== Excerto do texto
O prestígio de uma associação que serve quase 200 utentes atraiu a atenção de várias personalidades, como a antiga primeira-dama Maria Cavaco Silva, que foi madrinha da instituição e levou à Raríssimas a rainha de Espanha, Letizia.
Mas também figuras da esfera política como o ministro do Trabalho, Solidariedade e Segurança Social, José Vieira da Silva, como membro da assembleia-geral da Raríssimas, e o ex-secretário de Estado da Saúde Manuel Delgado, consultor da associação a troco de mais de três mil euros mensais, e que se demitiu na terça-feira, após a denúncia do alegado uso por Paula Brito e Costa de dinheiro da Instituição Particular de Solidariedade Social para fins pessoais.
Entre as irregularidades apontadas, conta-se a compra de vestidos de alta costura, de bens alimentares caros e o pagamento de deslocações, apesar de ter um carro de alta gama pago pela Raríssimas. Além disso Paula Brito e Costa terá também beneficiado de um salário de três mil euros, de 1.300 euros em ajudas de custos e de um Plano Poupança Reforma que rondava os 800 euros mensais.
Paula Brito e Costa anunciou na terça-feira que se afastava da liderança da instituição que fundou há 15 anos e à qual mantém um vínculo de trabalho, como diretora-geral, tal como o marido da ex-presidente e o filho, ao qual chamava “o herdeiro da parada”.
====
== Conteúdo dos registos
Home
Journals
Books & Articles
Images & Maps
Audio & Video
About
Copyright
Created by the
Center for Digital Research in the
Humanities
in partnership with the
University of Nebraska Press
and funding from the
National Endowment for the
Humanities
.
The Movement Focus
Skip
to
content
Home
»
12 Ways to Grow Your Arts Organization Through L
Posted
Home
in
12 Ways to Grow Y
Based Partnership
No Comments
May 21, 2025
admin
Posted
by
====
== Conteúdo dos registos
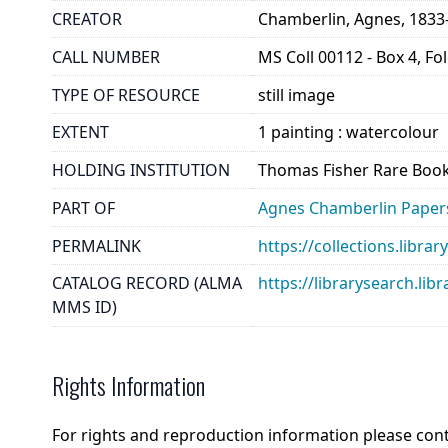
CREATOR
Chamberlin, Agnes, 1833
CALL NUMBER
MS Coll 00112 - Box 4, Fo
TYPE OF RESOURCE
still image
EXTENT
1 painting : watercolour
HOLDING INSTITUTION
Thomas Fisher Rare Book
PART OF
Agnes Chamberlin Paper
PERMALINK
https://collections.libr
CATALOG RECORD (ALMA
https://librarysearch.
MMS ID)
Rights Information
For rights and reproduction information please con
====
**O que se pede**.
1. Segundo o texto sobre a Raríssimas, quanto recebia Manuel Delgado como consultor da associação?
2. Retranscreva, por favor, tudo o que vai desde "Entre as irregularidades" até "800 euros mensais." no texto sobre a Raríssimas.

**Respostas esperadas**.
1. Mais de três mil euros mensais.

2.
Entre as irregularidades apontadas, conta-se a compra de vestidos de alta costura, de bens alimentares caros e o pagamento de deslocações, apesar de ter um carro de alta gama pago pela Raríssimas. Além disso Paula Brito e Costa terá também beneficiado de um salário de três mil euros, de 1.300 euros em ajudas de custos e de um Plano Poupança Reforma que rondava os 800 euros mensais.